Il est en effet devenu habituel, dans notre tradition Système-versus-antiSystème, de classer les forces, les nations, les engagements selon des références certes changeantes mais qui, une fois identifiées, ont une force d’expression importante. Donald Trump est désormais une de ces références, non seulement pour les USA, non seulement pour le jugement accessoire et extrêmement pathétique des idéologues actuels agitant des concepts d'il y a un siècle (Trump-“fasciste”, Trump-“xénophobe”, etc.), mais encore pour les terres extérieurs, aussi bien celles du bloc-BAO que celles d’au-delà du bloc, et qu’on a l’habitude d’identifier comme soi-disant hostiles au bloc. Qu’on le veuille ou pas, Trump est aujourd’hui une référence crisique fondamentale, peut-être la plus fondamentale de toutes (la place que nous lui accordons montre aisément que c’est notre conviction, c’est-à-dire notre appréciation fondée essentiellement sur l’intuition, – certes dans cas aucune affirmation de certitude de notre part, mais une ferme conviction).

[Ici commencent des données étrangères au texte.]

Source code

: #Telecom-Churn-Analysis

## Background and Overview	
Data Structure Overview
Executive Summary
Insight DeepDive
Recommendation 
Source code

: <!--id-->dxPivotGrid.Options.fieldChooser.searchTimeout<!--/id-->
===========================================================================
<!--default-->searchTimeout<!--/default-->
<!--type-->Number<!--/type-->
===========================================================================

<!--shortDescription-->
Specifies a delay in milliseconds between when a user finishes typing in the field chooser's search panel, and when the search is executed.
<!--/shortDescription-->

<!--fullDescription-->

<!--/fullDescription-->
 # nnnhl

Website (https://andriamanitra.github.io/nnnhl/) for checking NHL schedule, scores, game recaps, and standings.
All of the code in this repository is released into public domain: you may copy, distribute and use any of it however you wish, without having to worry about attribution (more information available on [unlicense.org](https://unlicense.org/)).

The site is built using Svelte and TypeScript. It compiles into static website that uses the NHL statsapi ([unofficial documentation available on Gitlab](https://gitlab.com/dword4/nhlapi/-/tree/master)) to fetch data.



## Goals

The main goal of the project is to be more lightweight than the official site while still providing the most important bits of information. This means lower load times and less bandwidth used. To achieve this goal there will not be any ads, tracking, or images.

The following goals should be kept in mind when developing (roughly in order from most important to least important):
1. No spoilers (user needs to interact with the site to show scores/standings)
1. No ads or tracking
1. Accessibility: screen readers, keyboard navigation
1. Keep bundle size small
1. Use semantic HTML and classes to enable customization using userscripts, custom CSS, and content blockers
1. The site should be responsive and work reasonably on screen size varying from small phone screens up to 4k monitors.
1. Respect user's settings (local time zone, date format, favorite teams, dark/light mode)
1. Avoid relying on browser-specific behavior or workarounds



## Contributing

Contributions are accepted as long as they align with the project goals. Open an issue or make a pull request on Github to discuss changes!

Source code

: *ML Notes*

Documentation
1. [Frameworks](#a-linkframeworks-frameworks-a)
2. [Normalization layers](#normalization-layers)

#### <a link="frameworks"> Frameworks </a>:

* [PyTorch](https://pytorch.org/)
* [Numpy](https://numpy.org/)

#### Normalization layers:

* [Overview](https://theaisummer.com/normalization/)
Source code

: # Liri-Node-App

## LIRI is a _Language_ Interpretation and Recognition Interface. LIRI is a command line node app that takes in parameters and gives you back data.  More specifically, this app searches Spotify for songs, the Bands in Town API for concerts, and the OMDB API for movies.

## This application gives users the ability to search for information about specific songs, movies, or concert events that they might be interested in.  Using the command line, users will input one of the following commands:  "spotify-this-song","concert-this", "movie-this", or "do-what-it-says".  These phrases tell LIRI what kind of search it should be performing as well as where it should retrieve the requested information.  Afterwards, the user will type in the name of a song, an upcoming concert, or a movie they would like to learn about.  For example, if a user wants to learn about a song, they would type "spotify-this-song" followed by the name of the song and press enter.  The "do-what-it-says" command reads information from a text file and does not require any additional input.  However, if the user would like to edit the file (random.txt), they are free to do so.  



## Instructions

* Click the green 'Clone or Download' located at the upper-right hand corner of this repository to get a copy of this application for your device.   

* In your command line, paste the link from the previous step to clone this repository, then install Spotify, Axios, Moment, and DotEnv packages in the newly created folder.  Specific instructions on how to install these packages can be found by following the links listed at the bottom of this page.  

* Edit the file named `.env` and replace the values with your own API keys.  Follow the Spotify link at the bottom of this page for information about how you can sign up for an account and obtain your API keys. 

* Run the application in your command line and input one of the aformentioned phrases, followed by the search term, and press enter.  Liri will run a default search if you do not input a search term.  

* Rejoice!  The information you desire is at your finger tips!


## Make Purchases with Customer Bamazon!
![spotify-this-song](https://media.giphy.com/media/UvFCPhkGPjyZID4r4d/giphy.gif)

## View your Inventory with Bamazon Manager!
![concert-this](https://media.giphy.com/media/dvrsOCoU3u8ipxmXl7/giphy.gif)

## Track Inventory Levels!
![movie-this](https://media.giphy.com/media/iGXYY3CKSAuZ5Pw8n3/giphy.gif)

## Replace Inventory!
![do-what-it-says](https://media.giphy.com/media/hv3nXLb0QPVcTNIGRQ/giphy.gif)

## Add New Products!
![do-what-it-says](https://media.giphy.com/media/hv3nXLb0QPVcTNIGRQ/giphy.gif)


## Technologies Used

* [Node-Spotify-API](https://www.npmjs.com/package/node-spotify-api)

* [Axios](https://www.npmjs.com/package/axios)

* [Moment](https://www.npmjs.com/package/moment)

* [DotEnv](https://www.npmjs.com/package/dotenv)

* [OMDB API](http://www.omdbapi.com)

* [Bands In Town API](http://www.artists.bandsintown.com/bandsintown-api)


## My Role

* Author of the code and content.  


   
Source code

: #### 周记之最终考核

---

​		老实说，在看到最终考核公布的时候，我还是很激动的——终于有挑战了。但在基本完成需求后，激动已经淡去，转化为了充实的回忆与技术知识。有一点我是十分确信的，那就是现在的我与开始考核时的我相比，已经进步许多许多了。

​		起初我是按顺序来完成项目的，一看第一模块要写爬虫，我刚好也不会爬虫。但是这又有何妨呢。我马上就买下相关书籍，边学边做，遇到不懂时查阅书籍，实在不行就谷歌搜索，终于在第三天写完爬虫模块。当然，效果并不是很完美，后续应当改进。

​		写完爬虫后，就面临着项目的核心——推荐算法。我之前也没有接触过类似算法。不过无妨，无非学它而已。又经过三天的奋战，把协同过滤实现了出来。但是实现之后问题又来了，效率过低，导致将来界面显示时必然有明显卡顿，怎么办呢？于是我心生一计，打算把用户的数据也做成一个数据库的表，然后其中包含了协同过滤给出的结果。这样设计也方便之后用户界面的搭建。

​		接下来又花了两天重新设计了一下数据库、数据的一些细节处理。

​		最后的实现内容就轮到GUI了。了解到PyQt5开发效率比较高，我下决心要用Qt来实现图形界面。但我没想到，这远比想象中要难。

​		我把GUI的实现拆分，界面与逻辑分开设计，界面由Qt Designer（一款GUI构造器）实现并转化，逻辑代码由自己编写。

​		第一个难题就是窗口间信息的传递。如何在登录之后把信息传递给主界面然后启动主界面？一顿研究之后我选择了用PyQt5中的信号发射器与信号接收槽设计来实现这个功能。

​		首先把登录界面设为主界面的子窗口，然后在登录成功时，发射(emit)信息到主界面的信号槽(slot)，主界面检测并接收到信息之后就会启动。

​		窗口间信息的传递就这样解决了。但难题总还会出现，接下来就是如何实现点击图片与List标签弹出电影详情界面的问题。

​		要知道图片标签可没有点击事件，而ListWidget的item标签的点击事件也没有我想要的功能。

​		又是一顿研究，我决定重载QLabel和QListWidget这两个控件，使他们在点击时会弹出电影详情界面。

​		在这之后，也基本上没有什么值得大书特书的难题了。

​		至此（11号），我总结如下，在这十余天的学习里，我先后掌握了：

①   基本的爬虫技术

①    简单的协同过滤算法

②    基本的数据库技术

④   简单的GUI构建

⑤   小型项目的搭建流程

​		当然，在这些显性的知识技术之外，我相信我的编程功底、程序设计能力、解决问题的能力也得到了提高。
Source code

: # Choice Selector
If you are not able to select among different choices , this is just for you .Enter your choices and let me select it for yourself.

Nous présentons ici deux réactions vis-à-vis de Trump, ou plutôt à l’encontre de Trump, venues de deux sources importantes et significatives, qu’on a bien peu l’habitude de voir côte-à-côté sur une référence de cette importance. D’un côté EIU (Economist Intelligence Unit), supplément sous forme de lettre confidentielle de The Economist (extrêmement chère, une lecture pour les Masters of the Universe), donc source particulièrement “brute”, directe, etc., exprimant sans la moindre retenue de langage la position de l’hebdomadaire, c’est-à-dire de toute une élite-Système de l'anglosphère complètement acquise à la globalisation et tout le diable & son train. De l’autre, Global Times, qui est l’officieux rendant compte, sous forme de quotidien imprimé et de site, de l’opinion de la direction chinoise sur les affaires du monde.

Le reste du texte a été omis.